DATA EXTRACT:
----

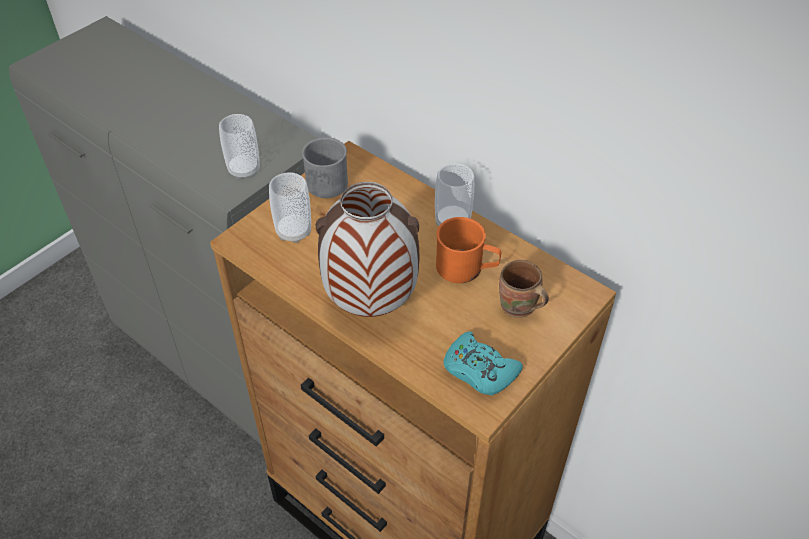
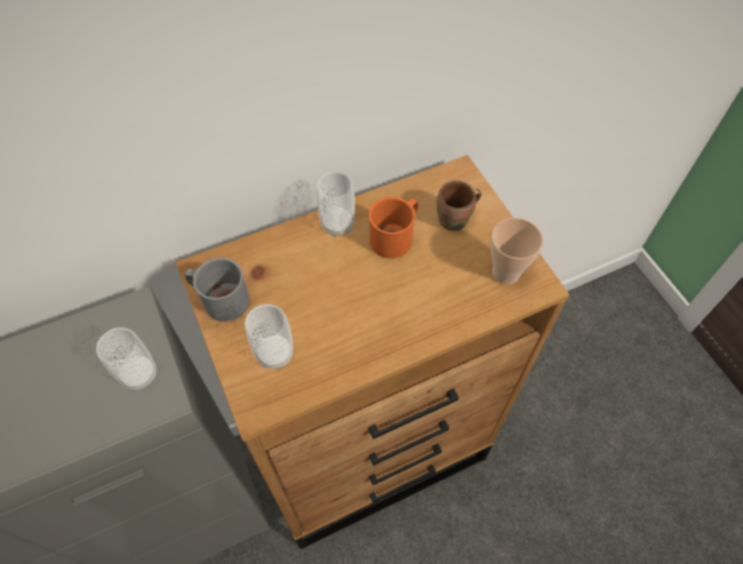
camera: 65 degrees left, 10 degrees up
(372, 304) = (400, 321): vase -> none
(479, 370) = (505, 273): turquoise game controller -> cup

----

HOW TO COMPLETE THIS TASK: Write the listing out again in full and unchanged, minus any pictures.

RESULT OF THE TASK:
camera: 65 degrees left, 10 degrees up
(372, 304) = (400, 321): vase -> none
(479, 370) = (505, 273): turquoise game controller -> cup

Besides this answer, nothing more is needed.